***** RECORDS FOR THIS EXERCISE
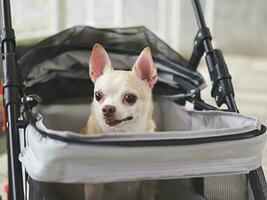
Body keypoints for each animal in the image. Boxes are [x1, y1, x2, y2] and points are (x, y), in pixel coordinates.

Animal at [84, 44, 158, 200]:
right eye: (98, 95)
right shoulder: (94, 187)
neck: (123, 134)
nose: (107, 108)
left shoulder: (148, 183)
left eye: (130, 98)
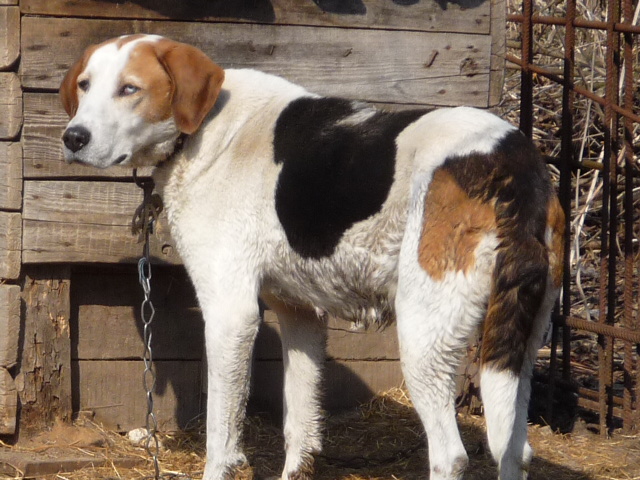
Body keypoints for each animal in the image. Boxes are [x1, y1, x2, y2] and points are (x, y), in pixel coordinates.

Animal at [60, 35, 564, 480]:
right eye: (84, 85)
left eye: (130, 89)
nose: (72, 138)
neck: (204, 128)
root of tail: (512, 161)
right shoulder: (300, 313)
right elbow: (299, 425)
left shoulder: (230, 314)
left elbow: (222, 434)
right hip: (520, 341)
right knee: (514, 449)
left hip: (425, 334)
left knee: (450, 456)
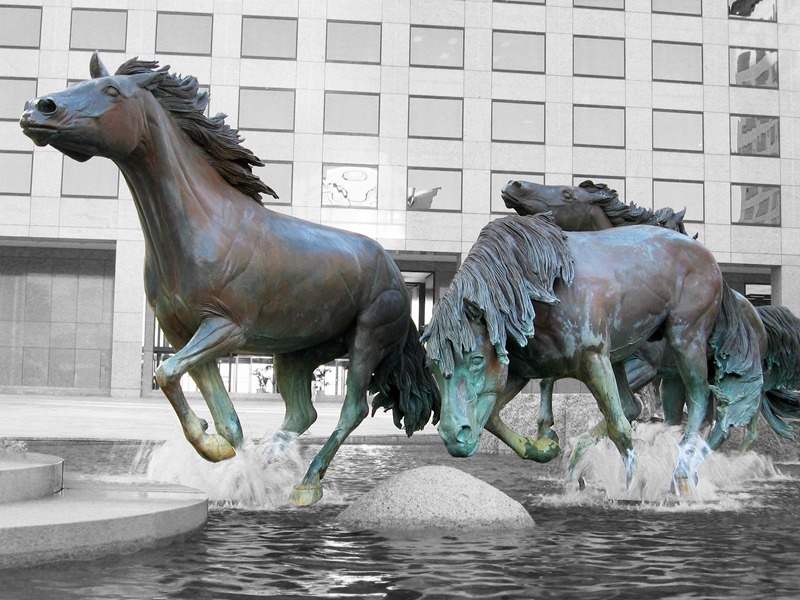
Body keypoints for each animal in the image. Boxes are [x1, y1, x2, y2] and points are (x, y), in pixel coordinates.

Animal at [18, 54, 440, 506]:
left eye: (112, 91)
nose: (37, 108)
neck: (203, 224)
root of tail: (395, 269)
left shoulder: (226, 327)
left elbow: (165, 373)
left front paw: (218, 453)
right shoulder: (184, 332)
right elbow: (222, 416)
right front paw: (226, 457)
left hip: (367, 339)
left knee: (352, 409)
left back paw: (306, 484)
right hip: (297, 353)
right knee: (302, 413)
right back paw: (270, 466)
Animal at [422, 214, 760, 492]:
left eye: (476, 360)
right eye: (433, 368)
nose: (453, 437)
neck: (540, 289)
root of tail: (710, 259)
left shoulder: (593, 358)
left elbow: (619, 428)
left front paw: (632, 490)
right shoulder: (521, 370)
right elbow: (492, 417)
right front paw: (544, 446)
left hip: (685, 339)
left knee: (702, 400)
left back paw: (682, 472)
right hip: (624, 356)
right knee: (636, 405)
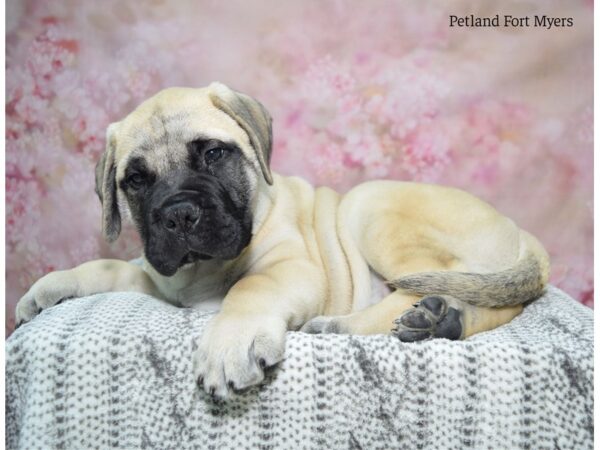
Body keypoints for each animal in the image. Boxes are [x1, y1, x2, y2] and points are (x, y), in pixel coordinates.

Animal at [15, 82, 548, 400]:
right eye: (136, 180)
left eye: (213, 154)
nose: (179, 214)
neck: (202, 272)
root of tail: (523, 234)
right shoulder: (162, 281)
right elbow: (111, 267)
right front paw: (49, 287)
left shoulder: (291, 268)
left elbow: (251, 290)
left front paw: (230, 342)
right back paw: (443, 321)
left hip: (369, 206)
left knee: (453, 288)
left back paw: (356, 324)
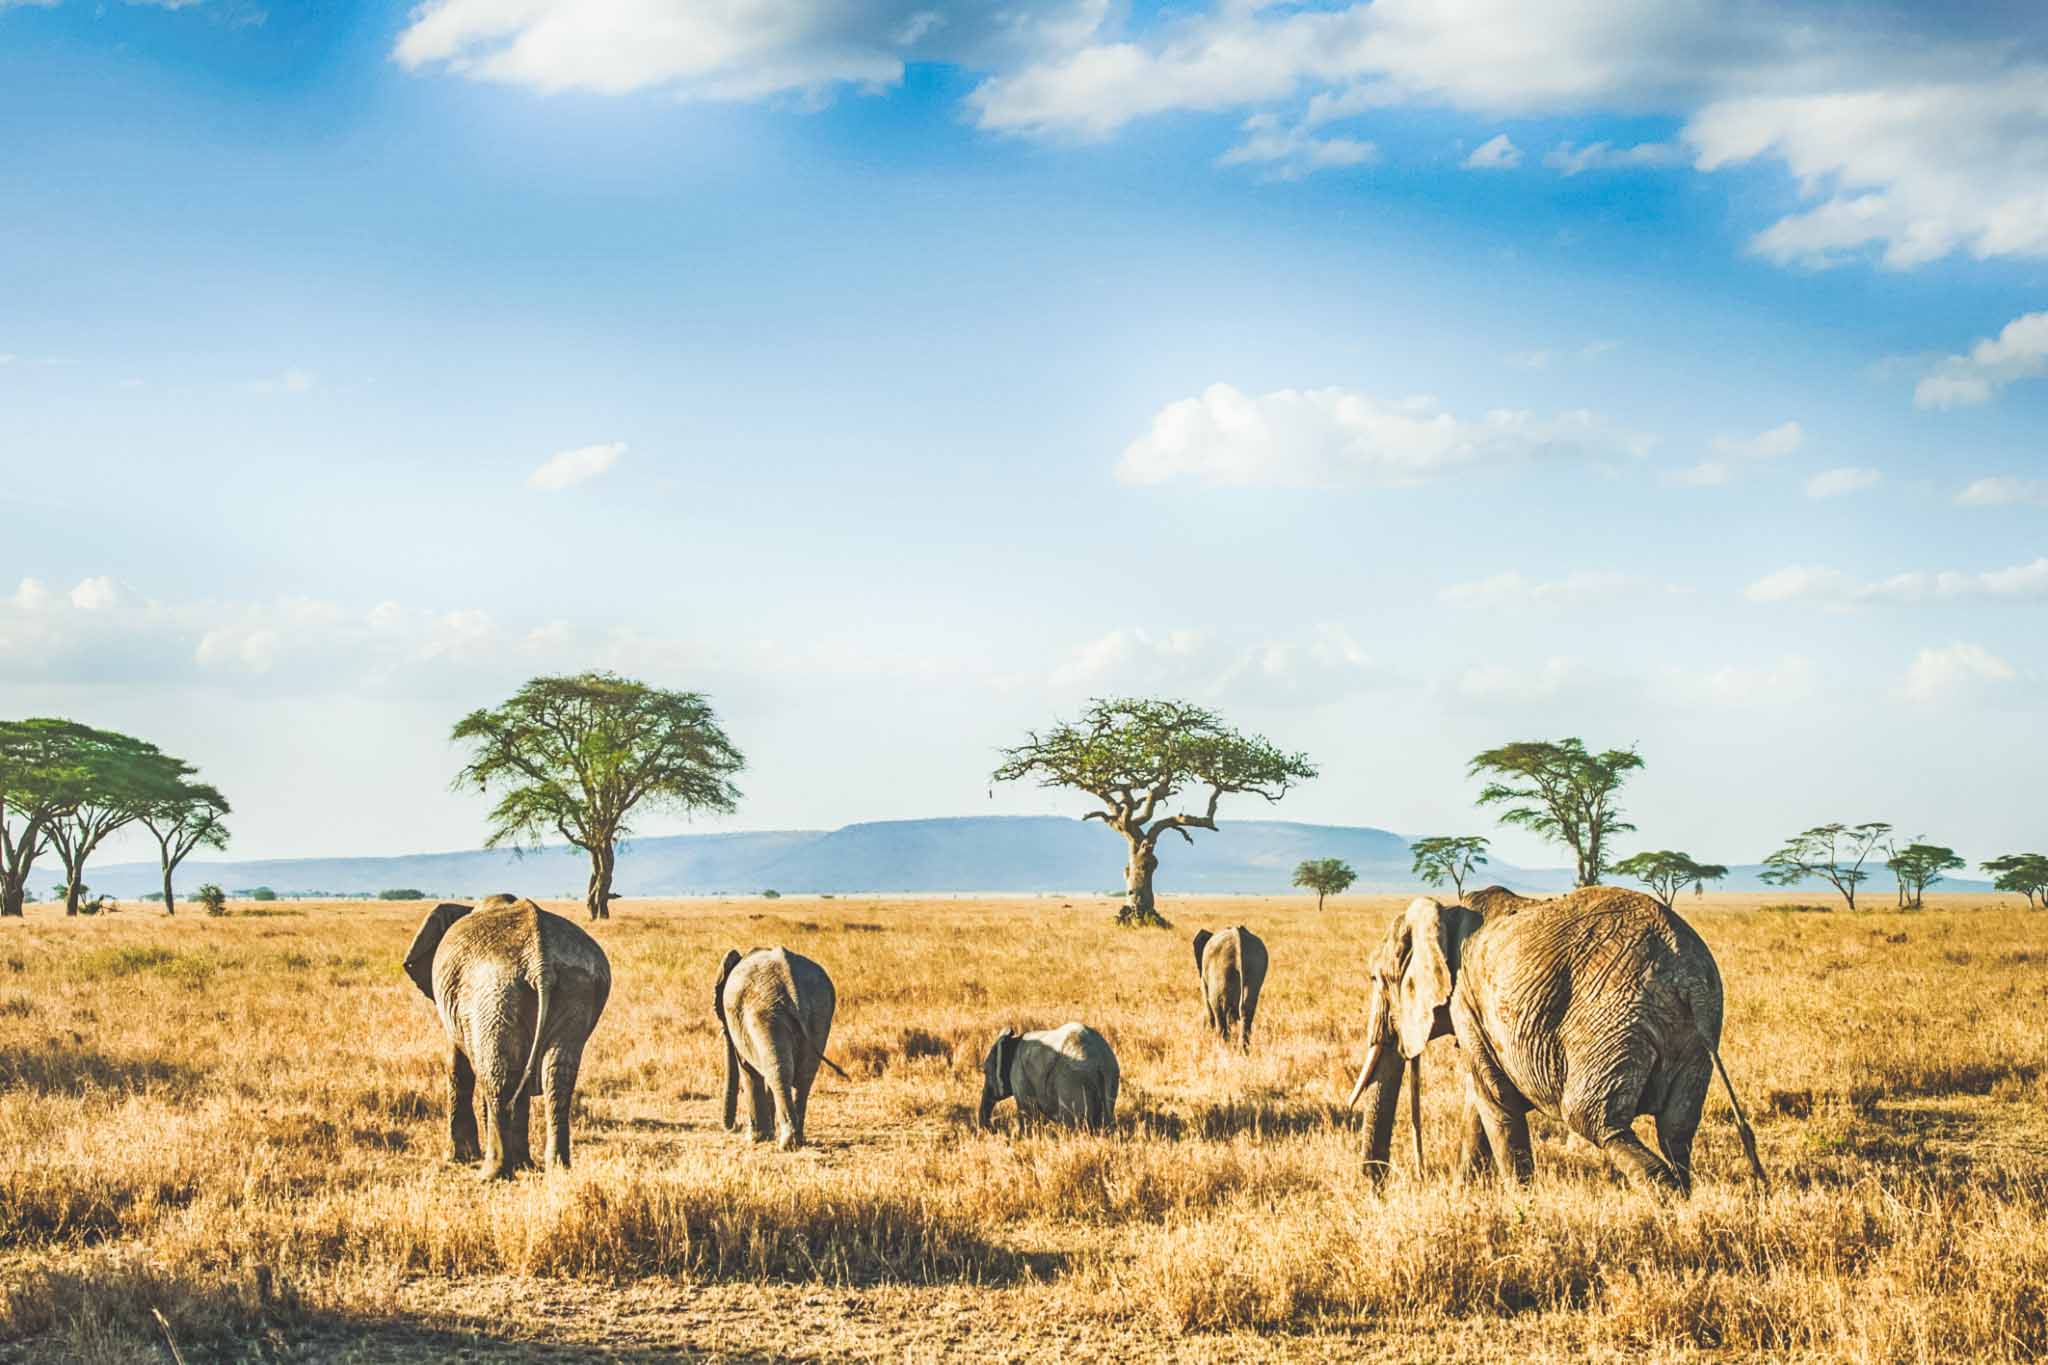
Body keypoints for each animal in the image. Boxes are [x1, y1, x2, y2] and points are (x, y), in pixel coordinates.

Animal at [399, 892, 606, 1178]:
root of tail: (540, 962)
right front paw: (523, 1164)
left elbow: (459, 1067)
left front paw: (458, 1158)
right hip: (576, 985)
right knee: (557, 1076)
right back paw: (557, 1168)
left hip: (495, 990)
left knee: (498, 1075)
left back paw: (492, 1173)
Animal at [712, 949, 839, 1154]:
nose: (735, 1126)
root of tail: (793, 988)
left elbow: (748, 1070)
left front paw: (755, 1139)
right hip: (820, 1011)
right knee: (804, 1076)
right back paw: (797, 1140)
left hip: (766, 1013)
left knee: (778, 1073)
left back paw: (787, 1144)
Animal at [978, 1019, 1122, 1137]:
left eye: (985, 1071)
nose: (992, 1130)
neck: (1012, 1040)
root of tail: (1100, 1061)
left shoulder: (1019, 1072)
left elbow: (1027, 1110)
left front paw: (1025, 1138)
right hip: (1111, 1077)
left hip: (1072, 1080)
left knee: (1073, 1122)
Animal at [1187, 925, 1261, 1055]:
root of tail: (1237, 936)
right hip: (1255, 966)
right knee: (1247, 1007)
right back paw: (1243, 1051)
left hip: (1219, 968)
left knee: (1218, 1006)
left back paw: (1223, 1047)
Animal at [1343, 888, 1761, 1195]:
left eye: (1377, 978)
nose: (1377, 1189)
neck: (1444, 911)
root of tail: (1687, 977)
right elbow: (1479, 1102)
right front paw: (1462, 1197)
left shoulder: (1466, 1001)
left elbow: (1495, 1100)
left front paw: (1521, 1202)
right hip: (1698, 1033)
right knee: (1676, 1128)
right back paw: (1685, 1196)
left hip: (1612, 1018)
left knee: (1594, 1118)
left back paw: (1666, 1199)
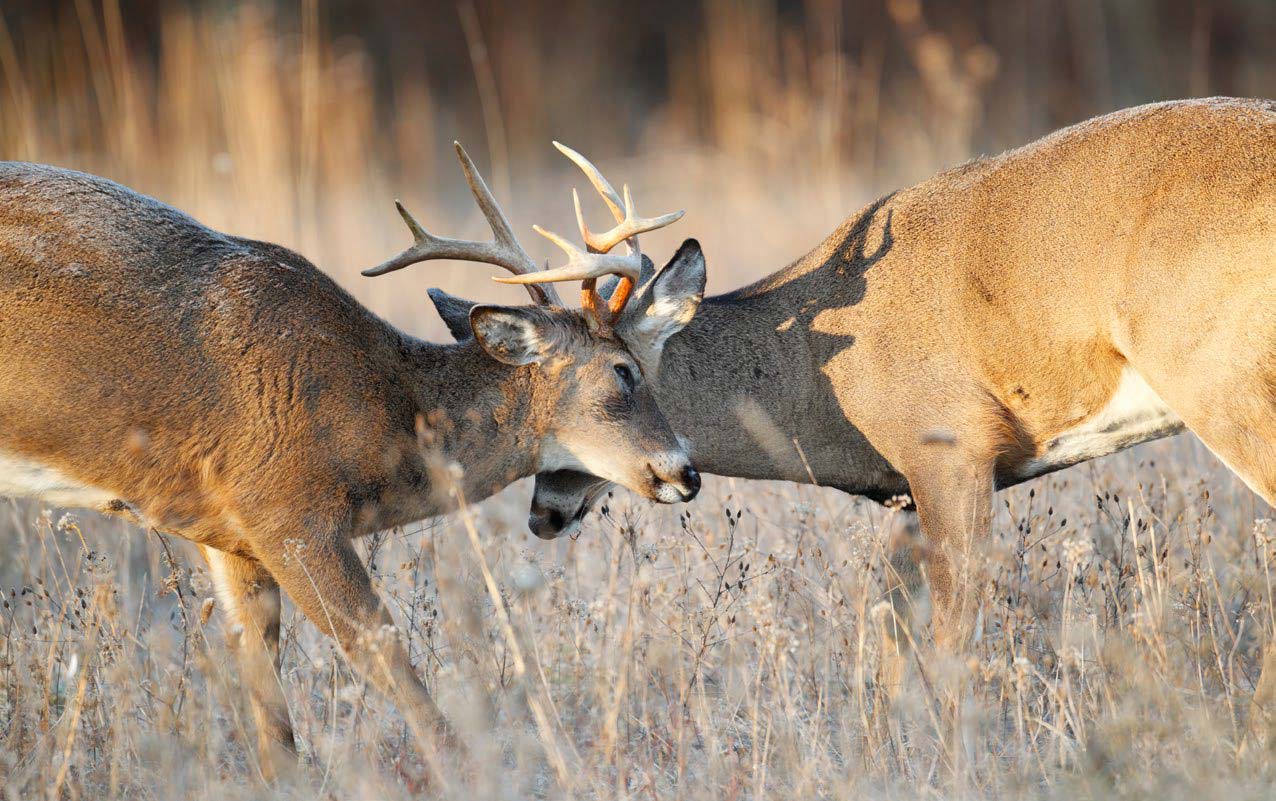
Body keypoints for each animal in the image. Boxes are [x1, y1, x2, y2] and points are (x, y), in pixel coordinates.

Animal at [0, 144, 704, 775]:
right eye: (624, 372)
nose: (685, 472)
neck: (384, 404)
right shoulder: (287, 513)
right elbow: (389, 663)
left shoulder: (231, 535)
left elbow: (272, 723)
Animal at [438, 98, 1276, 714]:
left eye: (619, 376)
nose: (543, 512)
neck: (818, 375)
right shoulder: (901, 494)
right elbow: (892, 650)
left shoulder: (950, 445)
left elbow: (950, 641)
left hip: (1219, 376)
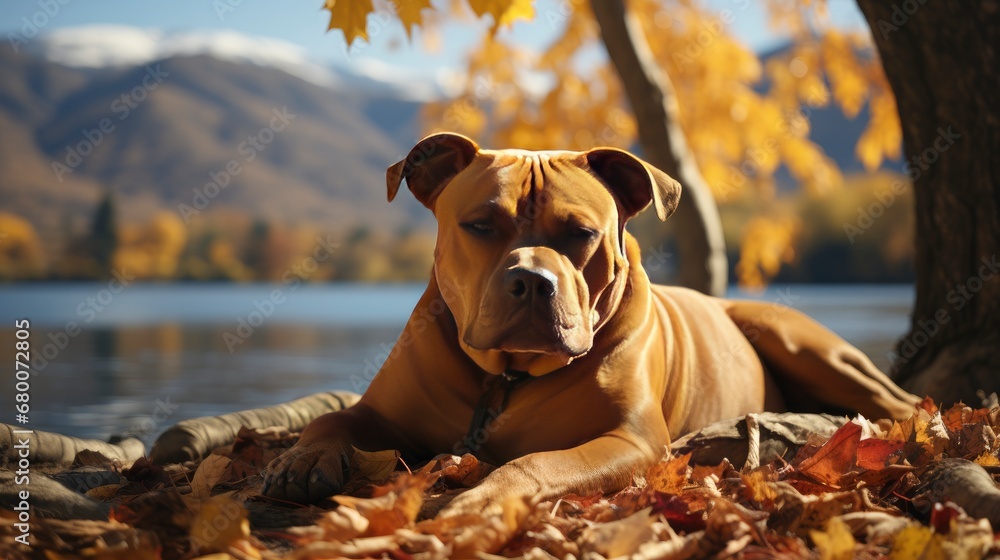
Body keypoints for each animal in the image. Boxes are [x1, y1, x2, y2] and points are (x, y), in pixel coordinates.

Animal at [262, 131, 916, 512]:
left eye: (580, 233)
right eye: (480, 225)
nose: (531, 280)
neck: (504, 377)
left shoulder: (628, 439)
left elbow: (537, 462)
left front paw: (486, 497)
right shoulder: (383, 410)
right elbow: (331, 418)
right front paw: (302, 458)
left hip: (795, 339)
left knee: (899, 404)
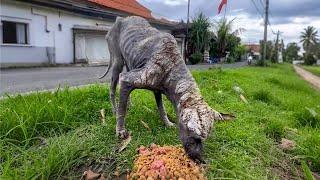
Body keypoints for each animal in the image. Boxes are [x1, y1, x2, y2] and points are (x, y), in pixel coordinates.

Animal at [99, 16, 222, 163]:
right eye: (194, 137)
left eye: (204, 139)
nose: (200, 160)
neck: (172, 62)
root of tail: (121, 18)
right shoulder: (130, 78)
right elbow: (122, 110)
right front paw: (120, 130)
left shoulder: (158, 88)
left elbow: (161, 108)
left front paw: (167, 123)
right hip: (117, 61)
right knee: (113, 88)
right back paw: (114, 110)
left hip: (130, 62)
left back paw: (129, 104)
**********
## ACTION ITEM
Please output the records above exactly, without the pictures.

## RESULT
Body keypoints for each animal in the image. Boxes are [x1, y1, x2, y2] and points are (x, y), in pixel coordinates.

Animal at [84, 44, 158, 200]:
right eye: (98, 95)
right shoulder: (94, 187)
neck: (123, 134)
nose: (107, 108)
left shoulder: (148, 183)
left eye: (130, 98)
Body keypoints for each animal in the image. Boxes are [x1, y1, x2, y2] and points are (x, y), in pixel coordinates.

Animal at [60, 35, 564, 480]:
right eye: (84, 85)
left eye: (130, 89)
nose: (72, 138)
neck: (204, 128)
root of tail: (512, 161)
right shoulder: (300, 313)
right elbow: (299, 425)
left shoulder: (230, 314)
left elbow: (222, 434)
right hip: (520, 341)
right knee: (514, 449)
left hip: (425, 334)
left knee: (450, 456)
Body keypoints for each animal in the image. Boxes are [x1, y1, x2, y2] and points are (x, y), in pixel coordinates.

Animal at [18, 54, 440, 506]:
left eye: (112, 91)
nose: (37, 108)
neck: (203, 224)
root of tail: (395, 269)
left shoulder: (226, 327)
left elbow: (165, 373)
left front paw: (218, 453)
right shoulder: (184, 332)
right elbow: (222, 416)
right front paw: (226, 457)
left hip: (367, 339)
left knee: (352, 409)
left back paw: (306, 484)
right hip: (297, 353)
right knee: (302, 413)
right back paw: (270, 466)
Animal at [422, 214, 760, 492]:
left eye: (476, 360)
right eye: (433, 368)
nose: (453, 437)
neck: (540, 289)
root of tail: (710, 259)
left shoulder: (593, 358)
left elbow: (619, 428)
left front paw: (632, 490)
right shoulder: (521, 370)
right elbow: (492, 417)
right front paw: (544, 446)
left hip: (685, 339)
left knee: (702, 400)
left back paw: (682, 472)
right hip: (624, 356)
right knee: (636, 405)
Body keypoints for each animal in the image. Boxes are [x1, y1, x2, y2] and points are (x, y), in pixel coordinates.

Animal at [15, 82, 548, 400]:
right eye: (136, 180)
left eye: (213, 154)
nose: (179, 214)
neck: (202, 272)
root of tail: (523, 234)
right shoulder: (162, 281)
right elbow: (111, 267)
right front paw: (49, 287)
left shoulder: (291, 268)
left elbow: (251, 290)
left front paw: (230, 342)
right back paw: (443, 321)
left hip: (369, 206)
left knee: (453, 288)
left back paw: (356, 324)
Body keypoints for each animal in the image. Boxes are [x1, y1, x2, y2] and points are (x, y), in pixel coordinates.

Animal at [399, 892, 606, 1178]:
root of tail: (540, 962)
right front paw: (523, 1164)
left elbow: (459, 1067)
left front paw: (458, 1158)
right hip: (576, 985)
right knee: (557, 1076)
right back paw: (557, 1168)
left hip: (495, 990)
left knee: (498, 1075)
left back paw: (492, 1173)
Animal at [712, 949, 839, 1154]:
nose: (735, 1126)
root of tail: (793, 988)
left elbow: (748, 1070)
left front paw: (755, 1139)
right hip: (820, 1011)
right knee: (804, 1076)
right back paw: (797, 1140)
left hip: (766, 1013)
left knee: (778, 1073)
left back paw: (787, 1144)
Animal at [978, 1019, 1122, 1137]:
left eye: (985, 1071)
nose: (992, 1130)
neck: (1012, 1040)
root of tail: (1100, 1061)
left shoulder: (1019, 1072)
left elbow: (1027, 1110)
left front paw: (1025, 1138)
right hip: (1111, 1077)
left hip: (1072, 1080)
left knee: (1073, 1122)
Animal at [1187, 925, 1261, 1055]:
root of tail: (1237, 936)
right hip: (1255, 966)
right knee: (1247, 1007)
right back paw: (1243, 1051)
left hip: (1219, 968)
left knee: (1218, 1006)
left back paw: (1223, 1047)
Animal at [1343, 888, 1761, 1195]:
left eye: (1377, 978)
nose: (1377, 1189)
neck: (1444, 911)
root of tail: (1687, 977)
right elbow: (1479, 1102)
right front paw: (1462, 1197)
left shoulder: (1466, 1001)
left elbow: (1495, 1100)
left front paw: (1521, 1202)
right hip: (1698, 1033)
right knee: (1676, 1128)
right back paw: (1685, 1196)
left hip: (1612, 1018)
left knee: (1594, 1118)
left back paw: (1666, 1199)
Body keypoints for each animal in the image. Boxes are [x1, y1, x2, y2] and points are (x, y), in pixel coordinates.

Animal at [0, 144, 704, 775]:
right eye: (624, 372)
nose: (685, 472)
neck: (384, 404)
right shoulder: (287, 513)
right elbow: (389, 663)
left shoulder: (231, 535)
left elbow: (272, 723)
Animal at [438, 98, 1276, 714]:
left eye: (619, 376)
nose: (543, 512)
neck: (818, 375)
right shoulder: (901, 494)
right elbow: (892, 650)
left shoulder: (950, 445)
left elbow: (950, 641)
left hip: (1219, 376)
Body keypoints for each animal in the image. Boxes are [x1, y1, x2, y2] and points are (x, y), in pixel coordinates.

Animal at [262, 131, 916, 512]:
left eye: (580, 233)
right eye: (480, 225)
nose: (531, 280)
neck: (504, 377)
left shoulder: (628, 439)
left elbow: (537, 462)
left front paw: (486, 497)
right shoulder: (383, 410)
right elbow: (331, 418)
right front paw: (302, 458)
left hip: (795, 339)
left knee: (899, 404)
Body keypoints for each animal in the image. Boxes are [x1, y1, x2, y2] and points are (x, y), in pixel coordinates.

Animal at [99, 16, 222, 163]:
right eye: (194, 137)
left eye: (204, 139)
nose: (200, 160)
neck: (172, 62)
root of tail: (121, 18)
right shoulder: (130, 78)
right elbow: (122, 110)
right front paw: (120, 130)
left shoulder: (158, 88)
left elbow: (161, 108)
left front paw: (167, 123)
right hip: (117, 61)
right knee: (113, 88)
right back paw: (114, 110)
left hip: (130, 62)
left back paw: (129, 104)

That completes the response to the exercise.